The 140degree discharge temperature of the water doesn't make sense to me.

I worked with naval steam system condensers and typically the shell has an air ejector attached that keeps the condenser steam side at a significant vacuum. The steam enters, contacts the tubes and phase changes to water, which effectively removes that volume from the system. Any noncondensable gas resides in the shell and eventually acts as a block to steam flow. The air ejector pulls noncondensable gasses out of the shell and establishes the vacuum. The temperature of the steam inside the shell is determined by the vacuum level established by the air ejector, the temperature set by the condenser case pressure and read from a steam table.

I have seen circumstances where the vacuum in the condenser was such that the steam went to solid phase and blocked up the condenser with ice. The condenser had to be idled and warmed to defrost it.

I'd rerun your calculations with the exit area of the steam side being set as the exterior surface of all the tubes, as that is where the volume of the steam goes away as it phase changes to liquid water. Also plan on the exit conditions at the tube surfaces to be at the vacuum level established by the air ejector.

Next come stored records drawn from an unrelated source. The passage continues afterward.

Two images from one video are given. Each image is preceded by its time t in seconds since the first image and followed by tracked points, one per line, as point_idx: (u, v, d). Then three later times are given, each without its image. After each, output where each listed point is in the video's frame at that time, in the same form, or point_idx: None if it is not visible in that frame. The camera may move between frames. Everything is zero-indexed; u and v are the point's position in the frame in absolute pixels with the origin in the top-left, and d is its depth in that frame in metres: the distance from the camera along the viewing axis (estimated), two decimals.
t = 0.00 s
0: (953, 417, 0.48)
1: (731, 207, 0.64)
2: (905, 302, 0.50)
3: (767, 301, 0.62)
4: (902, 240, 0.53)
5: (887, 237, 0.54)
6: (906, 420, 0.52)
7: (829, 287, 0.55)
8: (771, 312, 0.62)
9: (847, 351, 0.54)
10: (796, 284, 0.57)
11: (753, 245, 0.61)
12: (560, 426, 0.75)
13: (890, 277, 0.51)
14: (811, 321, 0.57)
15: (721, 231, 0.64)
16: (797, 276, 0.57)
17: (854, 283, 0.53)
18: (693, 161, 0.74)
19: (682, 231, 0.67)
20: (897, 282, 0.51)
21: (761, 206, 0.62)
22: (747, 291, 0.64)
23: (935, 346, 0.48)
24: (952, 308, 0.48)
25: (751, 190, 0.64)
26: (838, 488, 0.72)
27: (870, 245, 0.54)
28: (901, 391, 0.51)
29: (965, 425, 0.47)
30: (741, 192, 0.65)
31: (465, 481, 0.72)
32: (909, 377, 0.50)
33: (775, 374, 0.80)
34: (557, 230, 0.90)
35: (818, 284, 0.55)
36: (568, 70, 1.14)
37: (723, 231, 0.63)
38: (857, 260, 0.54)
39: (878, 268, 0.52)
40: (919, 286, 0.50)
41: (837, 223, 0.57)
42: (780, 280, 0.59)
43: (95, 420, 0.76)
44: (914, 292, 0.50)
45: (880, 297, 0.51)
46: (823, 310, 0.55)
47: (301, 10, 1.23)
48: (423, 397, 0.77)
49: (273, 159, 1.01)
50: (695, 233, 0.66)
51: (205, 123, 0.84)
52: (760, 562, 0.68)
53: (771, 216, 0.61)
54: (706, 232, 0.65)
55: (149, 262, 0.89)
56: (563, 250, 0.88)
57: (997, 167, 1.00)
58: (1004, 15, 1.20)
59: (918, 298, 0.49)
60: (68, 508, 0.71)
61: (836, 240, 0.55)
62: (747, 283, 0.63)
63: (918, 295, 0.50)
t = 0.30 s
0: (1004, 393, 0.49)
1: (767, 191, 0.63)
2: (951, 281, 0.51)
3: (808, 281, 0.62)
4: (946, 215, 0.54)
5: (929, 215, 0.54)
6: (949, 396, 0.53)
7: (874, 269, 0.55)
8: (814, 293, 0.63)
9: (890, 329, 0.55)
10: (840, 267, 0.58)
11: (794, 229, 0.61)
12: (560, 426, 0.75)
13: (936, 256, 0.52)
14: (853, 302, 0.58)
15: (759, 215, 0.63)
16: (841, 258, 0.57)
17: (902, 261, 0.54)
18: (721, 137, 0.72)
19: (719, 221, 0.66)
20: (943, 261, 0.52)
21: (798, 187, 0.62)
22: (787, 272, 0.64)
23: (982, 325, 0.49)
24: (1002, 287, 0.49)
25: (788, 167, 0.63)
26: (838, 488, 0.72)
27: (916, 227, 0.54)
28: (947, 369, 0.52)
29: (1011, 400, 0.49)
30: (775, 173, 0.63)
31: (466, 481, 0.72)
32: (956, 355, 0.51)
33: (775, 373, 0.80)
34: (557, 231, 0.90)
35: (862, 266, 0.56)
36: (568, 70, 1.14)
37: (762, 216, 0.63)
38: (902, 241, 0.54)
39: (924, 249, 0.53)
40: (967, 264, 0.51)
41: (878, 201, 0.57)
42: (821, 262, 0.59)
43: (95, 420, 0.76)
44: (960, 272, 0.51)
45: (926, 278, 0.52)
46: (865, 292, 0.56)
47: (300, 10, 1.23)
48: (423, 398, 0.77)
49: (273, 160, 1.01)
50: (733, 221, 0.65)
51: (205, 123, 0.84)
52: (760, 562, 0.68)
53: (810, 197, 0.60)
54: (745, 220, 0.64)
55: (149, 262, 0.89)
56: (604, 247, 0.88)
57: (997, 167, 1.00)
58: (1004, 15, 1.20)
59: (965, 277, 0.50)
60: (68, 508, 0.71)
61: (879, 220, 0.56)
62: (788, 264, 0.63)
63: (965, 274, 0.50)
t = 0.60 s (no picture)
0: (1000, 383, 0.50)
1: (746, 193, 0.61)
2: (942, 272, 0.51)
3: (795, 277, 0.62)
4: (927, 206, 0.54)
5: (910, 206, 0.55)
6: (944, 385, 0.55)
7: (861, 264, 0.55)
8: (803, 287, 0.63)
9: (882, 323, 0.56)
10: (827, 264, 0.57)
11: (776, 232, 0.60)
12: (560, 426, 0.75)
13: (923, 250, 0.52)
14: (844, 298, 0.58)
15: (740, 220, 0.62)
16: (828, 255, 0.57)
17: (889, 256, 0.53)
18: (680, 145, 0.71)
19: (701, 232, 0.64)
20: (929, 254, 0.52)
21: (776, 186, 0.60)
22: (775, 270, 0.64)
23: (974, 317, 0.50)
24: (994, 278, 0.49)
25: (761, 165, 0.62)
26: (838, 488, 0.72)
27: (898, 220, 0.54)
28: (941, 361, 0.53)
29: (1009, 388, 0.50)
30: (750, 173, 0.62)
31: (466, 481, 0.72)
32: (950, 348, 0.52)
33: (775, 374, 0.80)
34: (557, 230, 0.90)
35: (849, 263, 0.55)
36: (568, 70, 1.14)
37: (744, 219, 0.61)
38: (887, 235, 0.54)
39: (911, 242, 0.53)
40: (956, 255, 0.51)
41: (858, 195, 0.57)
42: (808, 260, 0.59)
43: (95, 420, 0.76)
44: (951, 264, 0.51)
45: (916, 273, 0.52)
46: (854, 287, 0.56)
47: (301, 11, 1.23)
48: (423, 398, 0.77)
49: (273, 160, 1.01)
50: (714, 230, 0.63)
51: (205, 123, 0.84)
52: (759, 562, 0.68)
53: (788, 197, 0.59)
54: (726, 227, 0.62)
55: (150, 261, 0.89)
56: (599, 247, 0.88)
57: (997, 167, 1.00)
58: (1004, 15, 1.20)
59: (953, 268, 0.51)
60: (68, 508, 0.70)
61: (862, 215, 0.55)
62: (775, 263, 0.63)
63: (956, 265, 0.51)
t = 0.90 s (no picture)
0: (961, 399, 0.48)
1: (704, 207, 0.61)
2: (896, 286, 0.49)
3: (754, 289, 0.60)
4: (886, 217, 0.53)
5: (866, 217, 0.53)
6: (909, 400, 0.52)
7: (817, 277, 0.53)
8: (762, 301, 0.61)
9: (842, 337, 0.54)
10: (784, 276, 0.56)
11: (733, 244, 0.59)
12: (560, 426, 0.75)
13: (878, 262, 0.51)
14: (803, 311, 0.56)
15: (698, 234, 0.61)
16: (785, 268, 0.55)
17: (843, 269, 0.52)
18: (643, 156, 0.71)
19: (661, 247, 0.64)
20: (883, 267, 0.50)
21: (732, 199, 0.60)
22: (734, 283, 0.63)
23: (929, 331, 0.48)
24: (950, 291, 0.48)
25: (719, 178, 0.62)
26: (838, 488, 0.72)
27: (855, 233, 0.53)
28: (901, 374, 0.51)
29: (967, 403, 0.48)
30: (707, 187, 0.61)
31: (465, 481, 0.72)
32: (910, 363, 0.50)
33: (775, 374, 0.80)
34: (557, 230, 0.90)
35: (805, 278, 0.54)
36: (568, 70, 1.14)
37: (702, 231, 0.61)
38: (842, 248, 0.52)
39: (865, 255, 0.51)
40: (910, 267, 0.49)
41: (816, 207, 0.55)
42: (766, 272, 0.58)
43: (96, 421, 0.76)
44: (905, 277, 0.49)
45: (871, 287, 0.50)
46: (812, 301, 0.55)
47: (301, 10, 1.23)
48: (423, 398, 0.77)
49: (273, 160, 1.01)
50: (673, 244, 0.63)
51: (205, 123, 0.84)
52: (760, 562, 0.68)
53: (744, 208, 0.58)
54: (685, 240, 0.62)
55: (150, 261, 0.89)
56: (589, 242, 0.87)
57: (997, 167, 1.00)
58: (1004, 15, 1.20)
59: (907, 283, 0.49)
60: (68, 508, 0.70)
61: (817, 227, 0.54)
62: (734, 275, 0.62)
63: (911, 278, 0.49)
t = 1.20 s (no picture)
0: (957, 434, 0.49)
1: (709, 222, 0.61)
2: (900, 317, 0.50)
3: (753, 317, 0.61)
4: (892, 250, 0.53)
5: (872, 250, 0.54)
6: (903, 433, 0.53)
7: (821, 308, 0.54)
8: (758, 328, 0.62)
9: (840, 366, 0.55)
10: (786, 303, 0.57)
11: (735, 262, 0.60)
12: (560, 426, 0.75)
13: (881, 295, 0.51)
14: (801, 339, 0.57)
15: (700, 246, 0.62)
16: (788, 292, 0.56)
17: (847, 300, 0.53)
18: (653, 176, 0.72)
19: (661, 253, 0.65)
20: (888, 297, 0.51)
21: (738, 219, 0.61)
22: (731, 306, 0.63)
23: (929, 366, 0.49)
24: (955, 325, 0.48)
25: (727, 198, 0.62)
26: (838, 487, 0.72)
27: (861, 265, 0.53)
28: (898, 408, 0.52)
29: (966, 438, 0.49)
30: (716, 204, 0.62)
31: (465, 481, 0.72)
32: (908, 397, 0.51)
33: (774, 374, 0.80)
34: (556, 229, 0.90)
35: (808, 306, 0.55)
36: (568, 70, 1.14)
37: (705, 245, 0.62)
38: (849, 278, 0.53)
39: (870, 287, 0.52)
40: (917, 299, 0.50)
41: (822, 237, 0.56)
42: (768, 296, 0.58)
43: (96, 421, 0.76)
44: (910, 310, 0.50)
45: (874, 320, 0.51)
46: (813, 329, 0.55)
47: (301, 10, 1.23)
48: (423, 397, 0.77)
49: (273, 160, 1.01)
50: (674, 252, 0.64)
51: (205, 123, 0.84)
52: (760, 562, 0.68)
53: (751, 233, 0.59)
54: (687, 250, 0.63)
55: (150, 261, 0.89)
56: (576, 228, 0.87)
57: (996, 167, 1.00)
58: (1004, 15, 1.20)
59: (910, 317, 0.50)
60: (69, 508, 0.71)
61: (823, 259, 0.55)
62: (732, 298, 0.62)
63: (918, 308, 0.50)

It's interesting that the condenser shell isn't designed to contain pressure, but rather to avoid imploding due to the interior vacuum.

The thing about naval condensers is that there is a virtually inexhaustible supply of cooling water available - the stuff in which the boat/ship is floating. It could be that the original poster doesn't have that as a resource.

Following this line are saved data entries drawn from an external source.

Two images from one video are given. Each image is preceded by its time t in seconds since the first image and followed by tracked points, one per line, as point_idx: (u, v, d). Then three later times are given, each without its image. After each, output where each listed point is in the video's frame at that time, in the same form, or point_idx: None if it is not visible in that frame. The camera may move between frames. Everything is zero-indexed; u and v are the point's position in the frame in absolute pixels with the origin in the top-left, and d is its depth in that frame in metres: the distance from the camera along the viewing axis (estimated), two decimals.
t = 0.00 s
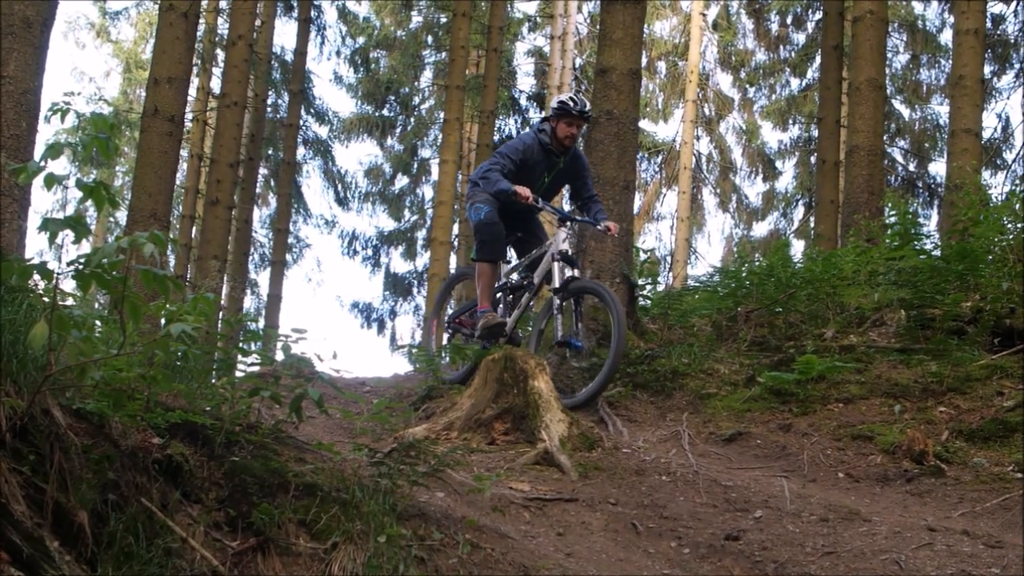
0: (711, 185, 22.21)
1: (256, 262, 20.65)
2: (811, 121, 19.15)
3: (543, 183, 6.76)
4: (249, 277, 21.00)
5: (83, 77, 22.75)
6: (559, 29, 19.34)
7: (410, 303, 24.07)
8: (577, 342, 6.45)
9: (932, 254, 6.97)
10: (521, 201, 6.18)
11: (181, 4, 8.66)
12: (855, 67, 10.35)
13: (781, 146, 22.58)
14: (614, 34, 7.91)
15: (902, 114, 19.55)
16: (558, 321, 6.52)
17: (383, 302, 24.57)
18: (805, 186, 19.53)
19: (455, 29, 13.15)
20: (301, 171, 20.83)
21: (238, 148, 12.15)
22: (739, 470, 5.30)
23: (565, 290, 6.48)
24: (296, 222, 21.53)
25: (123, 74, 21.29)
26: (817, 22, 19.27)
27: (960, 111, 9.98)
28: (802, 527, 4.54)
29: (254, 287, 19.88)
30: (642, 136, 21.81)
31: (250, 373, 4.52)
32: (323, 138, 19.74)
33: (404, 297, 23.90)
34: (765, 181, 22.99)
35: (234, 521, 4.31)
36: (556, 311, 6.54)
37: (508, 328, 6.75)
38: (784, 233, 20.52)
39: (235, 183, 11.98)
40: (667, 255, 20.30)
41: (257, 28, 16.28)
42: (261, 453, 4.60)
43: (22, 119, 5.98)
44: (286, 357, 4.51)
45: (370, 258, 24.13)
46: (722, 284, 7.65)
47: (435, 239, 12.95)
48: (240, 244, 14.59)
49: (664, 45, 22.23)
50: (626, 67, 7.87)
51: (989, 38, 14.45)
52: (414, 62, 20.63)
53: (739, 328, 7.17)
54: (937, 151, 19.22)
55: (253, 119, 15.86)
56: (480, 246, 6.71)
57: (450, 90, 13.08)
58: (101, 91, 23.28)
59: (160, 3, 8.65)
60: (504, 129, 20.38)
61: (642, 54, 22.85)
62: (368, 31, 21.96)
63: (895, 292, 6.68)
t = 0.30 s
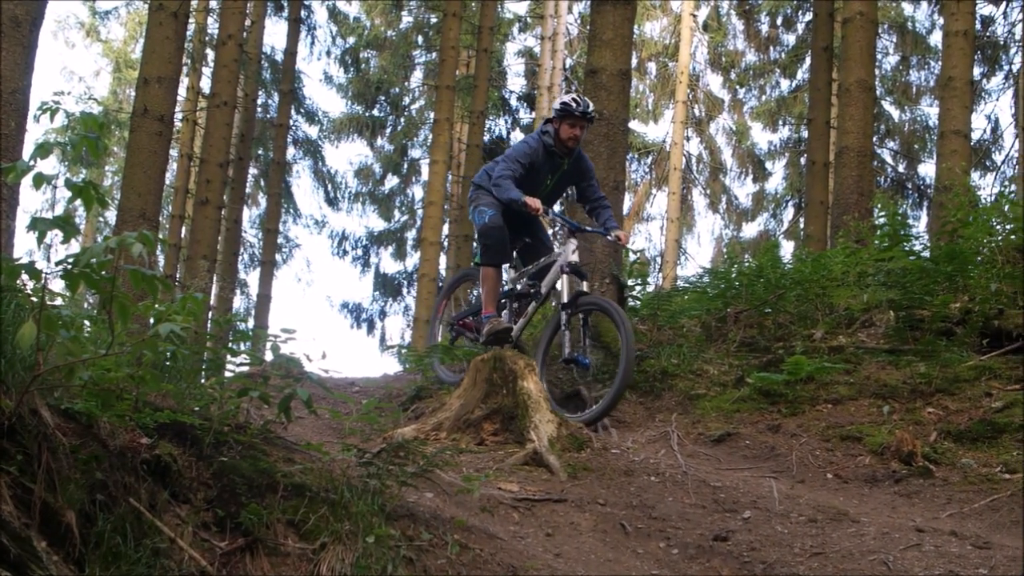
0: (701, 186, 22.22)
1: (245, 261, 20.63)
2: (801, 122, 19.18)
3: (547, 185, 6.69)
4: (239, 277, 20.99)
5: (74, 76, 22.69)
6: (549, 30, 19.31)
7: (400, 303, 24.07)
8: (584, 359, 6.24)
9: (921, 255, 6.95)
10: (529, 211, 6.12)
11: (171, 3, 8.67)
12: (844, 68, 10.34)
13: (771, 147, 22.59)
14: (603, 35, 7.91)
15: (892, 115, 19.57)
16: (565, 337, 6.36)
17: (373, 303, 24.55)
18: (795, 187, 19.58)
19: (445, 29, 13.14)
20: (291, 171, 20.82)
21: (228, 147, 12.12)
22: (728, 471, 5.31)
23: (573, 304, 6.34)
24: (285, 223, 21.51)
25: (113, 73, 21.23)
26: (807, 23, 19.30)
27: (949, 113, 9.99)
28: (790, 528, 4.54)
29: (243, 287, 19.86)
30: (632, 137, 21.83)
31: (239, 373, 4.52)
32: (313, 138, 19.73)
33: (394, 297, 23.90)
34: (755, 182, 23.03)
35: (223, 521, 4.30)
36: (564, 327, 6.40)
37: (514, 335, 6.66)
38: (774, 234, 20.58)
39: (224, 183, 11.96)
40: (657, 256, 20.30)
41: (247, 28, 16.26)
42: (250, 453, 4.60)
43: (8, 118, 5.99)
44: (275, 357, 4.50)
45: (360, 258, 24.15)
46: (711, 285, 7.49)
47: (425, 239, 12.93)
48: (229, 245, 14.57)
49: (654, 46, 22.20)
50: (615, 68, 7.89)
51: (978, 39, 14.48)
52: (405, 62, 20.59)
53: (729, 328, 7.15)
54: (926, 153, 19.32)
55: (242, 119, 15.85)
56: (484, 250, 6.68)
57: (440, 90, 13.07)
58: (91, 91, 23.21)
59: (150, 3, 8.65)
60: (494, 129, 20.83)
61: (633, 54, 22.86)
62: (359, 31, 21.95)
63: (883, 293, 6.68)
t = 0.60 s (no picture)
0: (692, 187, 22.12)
1: (236, 261, 20.62)
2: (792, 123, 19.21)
3: (551, 189, 6.64)
4: (231, 277, 20.99)
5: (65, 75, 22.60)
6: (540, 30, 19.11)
7: (391, 303, 24.08)
8: (595, 363, 6.18)
9: (912, 256, 6.83)
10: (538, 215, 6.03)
11: (162, 2, 8.65)
12: (835, 68, 10.32)
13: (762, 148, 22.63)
14: (595, 35, 7.92)
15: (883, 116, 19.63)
16: (575, 341, 6.27)
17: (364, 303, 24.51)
18: (787, 188, 19.63)
19: (437, 29, 13.12)
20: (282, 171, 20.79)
21: (218, 147, 12.08)
22: (717, 471, 5.31)
23: (583, 308, 6.21)
24: (276, 222, 21.47)
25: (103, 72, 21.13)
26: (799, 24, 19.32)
27: (939, 114, 9.97)
28: (779, 528, 4.55)
29: (234, 287, 19.83)
30: (623, 137, 21.81)
31: (229, 373, 4.51)
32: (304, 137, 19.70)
33: (385, 297, 23.91)
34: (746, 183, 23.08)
35: (213, 521, 4.31)
36: (574, 330, 6.28)
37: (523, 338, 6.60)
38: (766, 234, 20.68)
39: (215, 183, 11.93)
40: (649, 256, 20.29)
41: (239, 27, 16.21)
42: (240, 453, 4.59)
43: None
44: (266, 356, 4.49)
45: (351, 258, 24.17)
46: (701, 285, 7.47)
47: (415, 239, 12.92)
48: (220, 244, 14.53)
49: (645, 46, 22.20)
50: (606, 68, 7.89)
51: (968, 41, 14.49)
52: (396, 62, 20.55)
53: (719, 328, 7.13)
54: (917, 154, 19.52)
55: (233, 118, 15.80)
56: (489, 255, 6.64)
57: (430, 90, 13.06)
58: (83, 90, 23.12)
59: (140, 1, 8.63)
60: (485, 129, 21.16)
61: (624, 54, 22.86)
62: (350, 31, 21.92)
63: (873, 294, 6.66)
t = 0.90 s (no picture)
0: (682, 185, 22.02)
1: (225, 258, 20.61)
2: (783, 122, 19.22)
3: (556, 193, 6.59)
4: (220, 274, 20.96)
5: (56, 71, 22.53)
6: (531, 28, 19.10)
7: (380, 300, 24.06)
8: (607, 361, 6.05)
9: (901, 255, 6.87)
10: (546, 213, 6.01)
11: None
12: (825, 68, 10.32)
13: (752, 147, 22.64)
14: (585, 33, 7.92)
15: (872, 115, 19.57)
16: (587, 339, 6.16)
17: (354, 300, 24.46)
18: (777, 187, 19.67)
19: (426, 27, 13.11)
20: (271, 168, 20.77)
21: (207, 143, 12.06)
22: (706, 469, 5.32)
23: (594, 305, 6.11)
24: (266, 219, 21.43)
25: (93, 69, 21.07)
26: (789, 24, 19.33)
27: (928, 115, 9.92)
28: (767, 527, 4.55)
29: (223, 284, 19.82)
30: (613, 135, 21.81)
31: (218, 370, 4.52)
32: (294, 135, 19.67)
33: (374, 294, 23.90)
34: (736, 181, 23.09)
35: (200, 518, 4.30)
36: (584, 328, 6.19)
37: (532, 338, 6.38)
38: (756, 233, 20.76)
39: (205, 179, 11.90)
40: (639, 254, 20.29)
41: (229, 24, 16.17)
42: (228, 450, 4.58)
43: None
44: (254, 353, 4.49)
45: (340, 255, 24.20)
46: (691, 283, 7.41)
47: (405, 237, 12.89)
48: (209, 241, 14.50)
49: (636, 45, 22.23)
50: (596, 67, 7.88)
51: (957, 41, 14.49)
52: (386, 59, 20.52)
53: (707, 327, 7.05)
54: (906, 153, 19.35)
55: (223, 115, 15.77)
56: (495, 255, 6.50)
57: (421, 88, 13.04)
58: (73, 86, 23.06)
59: None
60: (475, 127, 21.35)
61: (615, 53, 22.88)
62: (340, 28, 21.89)
63: (862, 294, 6.67)
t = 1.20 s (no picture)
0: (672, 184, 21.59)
1: (214, 254, 20.59)
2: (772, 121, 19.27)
3: (562, 195, 6.58)
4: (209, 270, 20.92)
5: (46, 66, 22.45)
6: (522, 25, 19.08)
7: (369, 297, 24.06)
8: (615, 368, 5.96)
9: (890, 255, 6.90)
10: (554, 216, 5.92)
11: None
12: (815, 67, 10.32)
13: (742, 146, 22.67)
14: (575, 31, 7.92)
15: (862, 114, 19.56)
16: (594, 344, 6.10)
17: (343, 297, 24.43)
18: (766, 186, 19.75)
19: (417, 24, 13.11)
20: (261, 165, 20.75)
21: (197, 139, 12.04)
22: (694, 467, 5.33)
23: (601, 310, 6.05)
24: (255, 216, 21.41)
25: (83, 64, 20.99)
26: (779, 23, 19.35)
27: (918, 114, 9.88)
28: (754, 525, 4.55)
29: (212, 280, 19.80)
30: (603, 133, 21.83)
31: (206, 366, 4.52)
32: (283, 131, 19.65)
33: (363, 291, 23.89)
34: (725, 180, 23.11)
35: (188, 514, 4.28)
36: (592, 333, 6.11)
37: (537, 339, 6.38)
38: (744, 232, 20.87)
39: (194, 175, 11.78)
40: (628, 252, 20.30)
41: (219, 20, 16.14)
42: (215, 446, 4.57)
43: None
44: (243, 350, 4.49)
45: (330, 252, 24.20)
46: (680, 282, 7.39)
47: (395, 233, 12.88)
48: (199, 237, 14.47)
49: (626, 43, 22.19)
50: (586, 64, 7.88)
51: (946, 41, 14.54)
52: (377, 56, 20.51)
53: (697, 326, 7.00)
54: (895, 153, 19.52)
55: (212, 111, 15.73)
56: (500, 256, 6.43)
57: (411, 85, 13.03)
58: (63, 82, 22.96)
59: None
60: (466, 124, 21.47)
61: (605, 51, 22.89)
62: (331, 24, 21.78)
63: (851, 293, 6.67)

Even so, most condensers operate at a vacuum and use an air ejector to strip noncondensable gasses. The temperature is set by the condenser vacuum and the effective exit for the steam is the tube exterior. The condenser vacuum does a lot to maintain the plant efficiency.

This was true on navy platforms as well as at a commercial plant I worked at.

The condenser pressure is determined by the temperature of the water within it. For at that temperature, when a vacuum is pulled on it, the water boils to limit the vacuum until there is no water left.

I'll meet you half way. Both are true. The temperature is limited by the pressure. The pressure is limited by the temperature. It's a 100% saturated steam environment and the temp and pressure work in lockstep. At 212 deg F the pressure will be 14.7psia and the surface area of the tubes can be considered the steam exhaust area of the condenser at that temperature and pressure. If the water entrance temperature is 32 deg C, then the cool end of the condenser tube near the water inlet will tend towards 0.69 psia and will be a localized cool spot and low pressure region. At the hot end of the condenser tube the temperature is 140 deg C and the pressure will tend towards 52 psia. In fact, the condenser measured ambient temp and pressure should be closer to the exit temp of 140 and pressure of 52 psia, but there will be a majority of steam condensed at the cool end of the tube and a predominant mass flow towards the cool end of the tube.

An accurate model would account for the localized temperature of the tube, the localized pressure and the local surface area for thermal exchange and mass flow rates for the phase change. An air ejector is still needed to prevent accumulation of noncondensable gasses.